* _Listed records_:
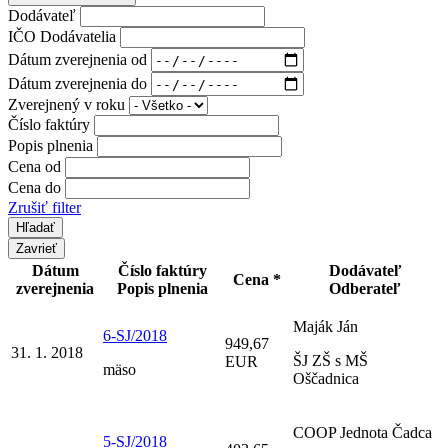
Dodávateľ
IČO Dodávatelia
Dátum zverejnenia od
Dátum zverejnenia do
Zverejnený v roku
Číslo faktúry
Popis plnenia
Cena od
Cena do
Zrušiť filter
Zavrieť
Dátum
Číslo faktúry
Dodávateľ
Cena *
zverejnenia
Popis plnenia
Odberateľ
Maják Ján
6-SJ/2018
949,67
31. 1. 2018
ŠJ ZŠ s MŠ
EUR
mäso
Oščadnica
COOP Jednota Čadca
5-SJ/2018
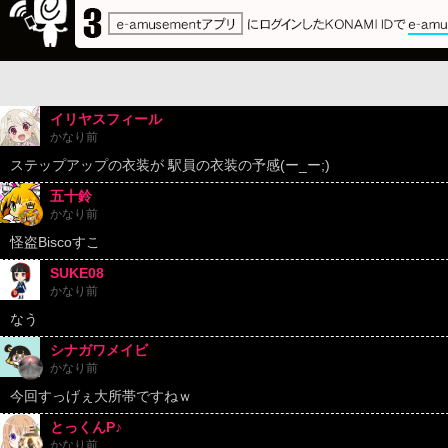
イリヤスフィール
かなり前
ステップアップの衣装が 駅員の衣装の予感(ー_ー;)
五十鈴
かなり前
怪盗Biscoすこ
SUKE08
かなり前
なう
シナガワメイビ
かなり前
今回すっげぇ大所帯ですねｗ
とっくんP♪
かなり前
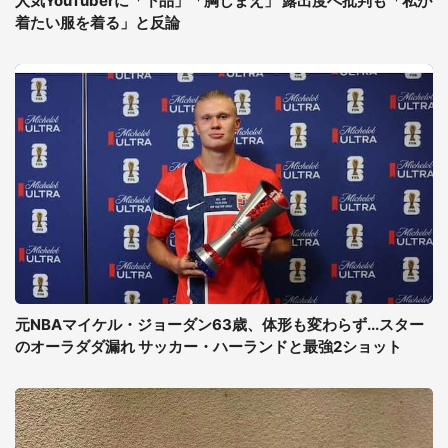
人気YouTuberに「下品」「胸しまえ」 露出度へ批判も「私が
着たい服を着る」と反論
元NBAマイケル・ジョーダン63歳、体形も変わらず...スター
のオーラダダ漏れ サッカー・ハーランドと最強2ショット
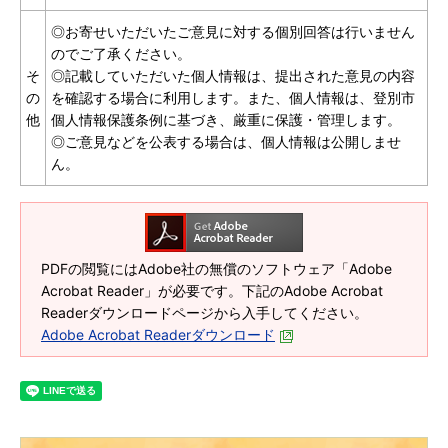
◎お寄せいただいたご意見に対する個別回答は行いません
のでご了承ください。
そ
◎記載していただいた個人情報は、提出された意見の内容
の
を確認する場合に利用します。また、個人情報は、登別市
他
個人情報保護条例に基づき、厳重に保護・管理します。
◎ご意見などを公表する場合は、個人情報は公開しませ
ん。
PDFの閲覧にはAdobe社の無償のソフトウェア「Adobe
Acrobat Reader」が必要です。下記のAdobe Acrobat
Readerダウンロードページから入手してください。
Adobe Acrobat Readerダウンロード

* _Assignment_:
Leaving the pictures aside, repeat the data above exactly.

* _Response_:
Dodávateľ
IČO Dodávatelia
Dátum zverejnenia od
Dátum zverejnenia do
Zverejnený v roku
Číslo faktúry
Popis plnenia
Cena od
Cena do
Zrušiť filter
Zavrieť
Dátum
Číslo faktúry
Dodávateľ
Cena *
zverejnenia
Popis plnenia
Odberateľ
Maják Ján
6-SJ/2018
949,67
31. 1. 2018
ŠJ ZŠ s MŠ
EUR
mäso
Oščadnica
COOP Jednota Čadca
5-SJ/2018
イリヤスフィール
かなり前
ステップアップの衣装が 駅員の衣装の予感(ー_ー;)
五十鈴
かなり前
怪盗Biscoすこ
SUKE08
かなり前
なう
シナガワメイビ
かなり前
今回すっげぇ大所帯ですねｗ
とっくんP♪
かなり前
人気YouTuberに「下品」「胸しまえ」 露出度へ批判も「私が
着たい服を着る」と反論
元NBAマイケル・ジョーダン63歳、体形も変わらず...スター
のオーラダダ漏れ サッカー・ハーランドと最強2ショット
◎お寄せいただいたご意見に対する個別回答は行いません
のでご了承ください。
そ
◎記載していただいた個人情報は、提出された意見の内容
の
を確認する場合に利用します。また、個人情報は、登別市
他
個人情報保護条例に基づき、厳重に保護・管理します。
◎ご意見などを公表する場合は、個人情報は公開しませ
ん。
PDFの閲覧にはAdobe社の無償のソフトウェア「Adobe
Acrobat Reader」が必要です。下記のAdobe Acrobat
Readerダウンロードページから入手してください。
Adobe Acrobat Readerダウンロード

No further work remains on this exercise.